On the spiritual path of unfoldment, the energy of the unconscious needs
to be expressed: the repressed, unrealised and undeveloped aspects of the Self
must be resurrected, resolved and brought to fulfilment. These myths portray in
lurid metaphor the reverse process, by which the traumas, storms and battles
demanded by destiny in the “red heaven” of life, are violently thrust into the
interior as a Cuprum psychopathological state instead of being lived-out and
overcome. Implosion of such destructive energy must ultimately lead to
explosion. Note well the phallic words I have used to convey the myth image:
shaft, penetrating, thunderbolt, cleaving! The deadly inversion of copper
energy is often the effect of masculine oppression and abuse, often sexual.
Suppression – Cuprum’s Nemesis
Cuprum must flow outwards emotionally, sexually and functionally. Her
enormous, externalising energy may not be stifled. Throughout the clinical
picture of Cuprum we witness the phenomenon of suppression: things that should
come out on to the surface, fail to do so, due to either non-development or
suppression. On the emotional plane, powerful feelings and impulses – from
injury (head injury), shock, fright, grief, bereavement, disappointed love,
anger, jealousy, humiliation, assault, abuse and rape – are repressed. In order
to repress intense emotions, the Cuprum subject has to control and rigidly
close down all tender feelings, needs, instincts, self-expression and even
their sexuality. In achieving this they become extremely closed, serious, cold,
rigid and uncompromising. They adopt a bureaucratic-like fidelity to
responsibility, ambition, rules
and regulations, order and work. What is marked in Cuprum is the total
nature of the close-down and the tendency for this almost absolute control to
break down periodically and unpredictably, with outbursts of most violent
emotions. In extreme cases, in the throes of such an emotional convulsion their
behaviour is maniacal: they turn on their adversary with all the savagery of a
wild-eyed, harlot – spitting, scratching, biting, striking and pulling hair.
Repression of the feminine
In myth, the inherent Aphrodite energy within all women rose from the
bosom of mother ocean as an independent, all-powerful, generative, primal
force, ruling both heaven and earth, or was born out of the emasculation of
Ouranos, which symbolises liberation from the misogynistic domination of the
male principle. Repression of the feminine in any form is a transgression
against this freedom, independence and power and will ultimately bring
dysfunction or pathology, which may become a Cuprum state.
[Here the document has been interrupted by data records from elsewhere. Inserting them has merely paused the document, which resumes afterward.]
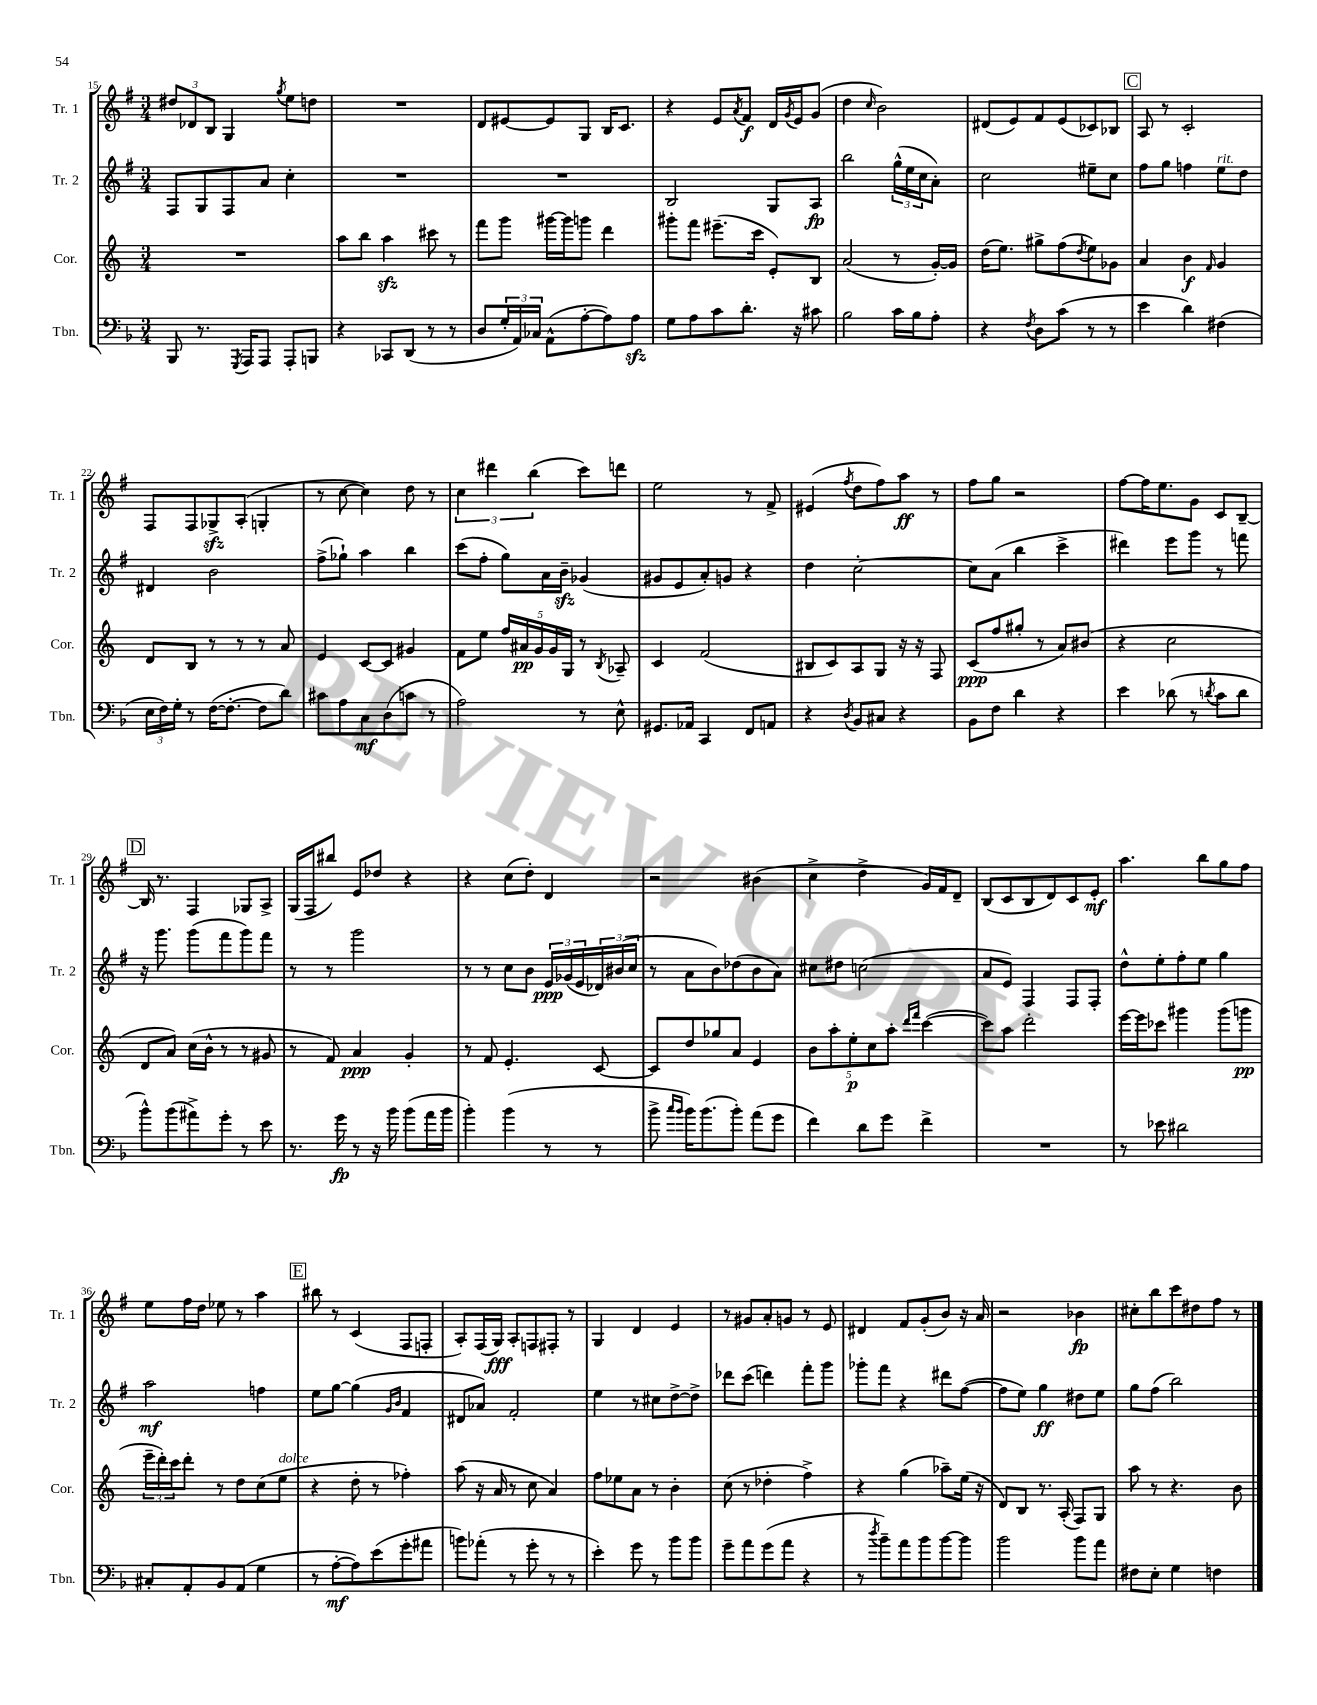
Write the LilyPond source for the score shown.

<<
\new StaffGroup <<
\new Staff = "s0" \with { instrumentName = "Tr. 1" shortInstrumentName = "Tr. 1" } {
    \clef treble \key g \major \numericTimeSignature \time 3/4
    \tuplet 3/2 { dis''8 des'8 b8 } g4 \acciaccatura { g''8 } e''8 d''8 |
    R2. |
    d'8 eis'8~ eis'8 g8 b16 c'8. |
    r4 e'8 \acciaccatura { a'8 } fis'8\f d'16 \acciaccatura { g'8 } e'16 g'8( |
    d''4 \grace { c''16 } b'2) |
    dis'8( e'8) fis'8 e'8( ces'8) bes8 |
    \mark \markup { \box "C" } a8 r8 c'2-. |
    fis8 fis8 ges8->\sfz a8-.( g4-. |
    r8 c''8~ c''4) d''8 r8 |
    \tuplet 3/2 { c''4 dis'''4 b''4( } c'''8) d'''8 |
    e''2 r8 fis'8-> |
    eis'4( \acciaccatura { fis''8 } d''8 fis''8) a''8\ff r8 |
    fis''8 g''8 r2 |
    fis''8~ fis''16 e''8. g'8 c'8 b8~-- |
    \mark \markup { \box "D" } b16 r8. fis4 ges8 a8-> |
    g16( fis16 bis''8) e'8 des''8 r4 |
    r4 c''8( d''8-.) d'4 |
    r2 bis'4( |
    c''4-> d''4-> g'16) fis'16 d'8-- |
    b8( c'8 b8 d'8) c'8 e'8-.\mf |
    a''4. b''8 g''8 fis''8 |
    e''8 fis''16 d''16 ees''8 r8 a''4 |
    \mark \markup { \box "E" } bis''8 r8 c'4( fis8 f8-. |
    a8-.) fis16( g16\fff) a8-. f8 fis8-. r8 |
    g4 d'4 e'4 |
    r8 gis'8 a'8-. g'8 r8 e'8 |
    dis'4 fis'8 g'8-.( b'8) r16 a'16 |
    r2 bes'4\fp |
    cis''8-. b''8 c'''8 dis''8 fis''8 r8 \bar "|." |
}
\new Staff = "s1" \with { instrumentName = "Tr. 2" shortInstrumentName = "Tr. 2" } {
    \clef treble \key g \major \numericTimeSignature \time 3/4
    fis8 g8 fis8 a'8 c''4-. |
    R2. |
    R2. |
    b2 g8 a8\fp |
    b''2 \tuplet 3/2 { g''16-^( e''16 c''16 } a'8-.) |
    c''2 eis''8-- c''8 |
    \mark \markup { \box "C" } fis''8 g''8 f''4 e''8^\markup { \italic "rit." } d''8 |
    dis'4 b'2 |
    fis''8->( ges''8-!) a''4 b''4 |
    c'''8( fis''8-. g''8) a'16 b'16--\sfz ges'4( |
    gis'8 e'8 a'8-.) g'8 r4 |
    d''4 c''2~-. |
    c''8 a'8( b''4 c'''4-> |
    dis'''4) e'''8 g'''8 r8 f'''8 |
    \mark \markup { \box "D" } r16 g'''8. g'''8( fis'''8 g'''8) fis'''8 |
    r8 r8 g'''2 |
    r8 r8 c''8 b'8 \tuplet 3/2 { e'16\ppp ges'16( e'16 } \tuplet 3/2 { des'16) bis'16( c''16 } |
    r8 a'8 b'8) des''8( b'8 a'8) |
    cis''8 dis''8 c''2( |
    a'8 e'8) fis4 fis8 fis8-. |
    d''8-^ e''8-. fis''8-. e''8 g''4 |
    a''2\mf f''4 |
    \mark \markup { \box "E" } e''8 g''8~ g''4( \grace { g'16 b'16 } fis'4 |
    dis'8 aes'8) fis'2-. |
    e''4 r8 cis''8 d''8~-> d''8-> |
    des'''8 c'''8( d'''4) fis'''8-. g'''8 |
    ges'''8-. fis'''8 r4 dis'''8 fis''8~( |
    fis''8 e''8) g''4\ff dis''8 e''8 |
    g''8 fis''8( b''2) \bar "|." |
}
\new Staff = "s2" \with { instrumentName = "Cor." shortInstrumentName = "Cor." } {
    \clef treble \key c \major \numericTimeSignature \time 3/4
    R2. |
    a''8 b''8 a''4\sfz cis'''8 r8 |
    f'''8 g'''8 gis'''16~ gis'''16 g'''8 d'''4 |
    gis'''8-. f'''8 eis'''8.--( c'''16 e'8-.) b8 |
    a'2( r8 g'16~-.) g'16 |
    d''16( e''8.) gis''8-> f''8( \acciaccatura { d''8 } e''8) ges'8 |
    \mark \markup { \box "C" } a'4 b'4\f \grace { f'16 } g'4 |
    d'8 b8 r8 r8 r8 a'8 |
    e'4 c'8~ c'8 gis'4 |
    f'8 e''8 \tuplet 5/4 { f''16 ais'16\pp g'16 g'16 g16 } r8 \acciaccatura { b8 } aes8-- |
    c'4 f'2( |
    bis8 c'8) a8 g8 r16 r16 f8 |
    c'8\ppp( f''8 gis''8-. r8 a'8) bis'8( |
    r4 c''2 |
    \mark \markup { \box "D" } d'8 a'8) c''16( b'16-^ r8 r8 gis'8 |
    r8 f'8) a'4\ppp g'4-. |
    r8 f'8 e'4.-. c'8~ |
    c'8 d''8 ges''8 a'8 e'4 |
    \tuplet 5/4 { b'8 a''8-. e''8-.\p c''8 a''8-. } \grace { d'''16 f'''16 } c'''4~( |
    c'''8) a''8 d'''2-. |
    e'''16~ e'''16 ces'''8 gis'''4 gis'''8( g'''8\pp |
    \tuplet 3/2 { e'''16-- d'''16-.) c'''16 } d'''8-. r8 d''8 c''8( e''8^\markup { \italic "dolce" } |
    \mark \markup { \box "E" } r4 d''8-. r8 fes''4-.) |
    a''8( r16 a'16 r8 c''8 a'4) |
    f''8 ees''8 a'8 r8 b'4-. |
    c''8( r8 des''4-. f''4->) |
    r4 g''4( aes''8--) e''16( r16 |
    d'8) b8 r8. a16-.( f8) g8 |
    a''8 r8 r4. b'8 \bar "|." |
}
\new Staff = "s3" \with { instrumentName = "Tbn." shortInstrumentName = "Tbn." } {
    \clef bass \key f \major \numericTimeSignature \time 3/4
    bes,,8 r8. \acciaccatura { g,,8 } a,,16 a,,8 a,,8-. b,,8 |
    r4 ces,8 d,8( r8 r8 |
    d8 \tuplet 3/2 { g16-. a,16) ces16 } a,8-^( a8~-. a8) a8\sfz |
    g8 a8 c'8 d'8.-. r16 cis'8 |
    bes2 c'16 bes16 a8-. |
    r4 \acciaccatura { f8 } d8 c'8( r8 r8 |
    \mark \markup { \box "C" } e'4 d'4) fis4( |
    \tuplet 3/2 { e16 f16) g16-. } r8 f16~( f8.~-. f8 d'8) |
    cis'8 a8 c8\mf d8( c'8 r8 |
    a2) r8 e8-^ |
    gis,8. aes,16 c,4 f,8 a,8 |
    r4 \acciaccatura { d8 } bes,8 cis8 r4 |
    bes,8 f8 d'4 r4 |
    e'4 des'8( r8 \acciaccatura { d'8 } c'8 d'8 |
    \mark \markup { \box "D" } bes'8-^) bes'8( ais'8->) g'8-. r8 e'8 |
    r8. g'16\fp r8 r16 bes'16 bes'8( a'16 bes'16 |
    bes'4-.) bes'4( r8 r8 |
    bes'8-> \grace { c''16 bes'16 } bes'16) bes'8.( bes'8-.) a'8( g'8 |
    f'4) d'8 g'8 f'4-> |
    R2. |
    r8 ees'8 dis'2 |
    cis8-. a,8-. bes,8 a,8( g4 |
    \mark \markup { \box "E" } r8 a8~-.\mf a8) e'8( g'8-. ais'8 |
    b'8) aes'8-.( r8 g'8-. r8 r8 |
    e'4-.) g'8 r8 bes'8 bes'8 |
    g'8-- a'8 g'8( a'8 r4 |
    r8 \acciaccatura { d''8 } bes'8--) a'8 bes'8 bes'8~ bes'8 |
    bes'2 bes'8 a'8 |
    fis8 e8-. g4 f4 \bar "|." |
}
>>
>>
\layout { \context { \Score currentBarNumber = #15 } }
A vital force that
is not recognised and valued becomes negative. The use of the contraceptive
pill is an abuse of the feminine through suppression of the procreative aspect
of the goddess and must exact its penalty. The often unconscious repression of
the feminine may be a defensive response against male chauvinism, abuse,
domination and neglect. The myth of the disembodied genitals has then another
meaning: the soulless, faceless phallus in the night may represent the rapist,
but also a barren relationship devoid of love, beauty and grace in which
release and self-gratification are the motive for intimacy. Sexuality has lost
its voluptuous magic; it is neither sin nor sacrament. Gone are its wondrous
colours, neutralised to the grey of sexual platitude. To survive, Cuprum turns
off the honey of her love, turns off Aphrodite, and she, the most tactile and
lovely of archetypes, becomes averse to touch and the eye of the beholder. She
withdraws her caring, nurturing, vulnerable, sensual, feminine nature and
asserts her critical, domineering, exacting, masculine aspect: a patina with
which she masks her grief, her humiliation and her indignation.
The return of Aphrodite – the apotheosis of Cuprum
Aphrodite always returns to the sea, immersing herself in the pulsing
rhythms of the tide and restoring her virginity. So it is between lovers whose
souls touch; immersed in the enveloping, aquatic world of the goddess; all is
flow, moisture, foam and wavelike movement; streams of energy which unite and
mount to climactic liquefaction, bringing that ephemeral moment when the
partner assumes an incandescent beauty and golden Aphrodite grants a glimpse of
eternity. It is always unique; it is always the first time: a paean to Cuprum!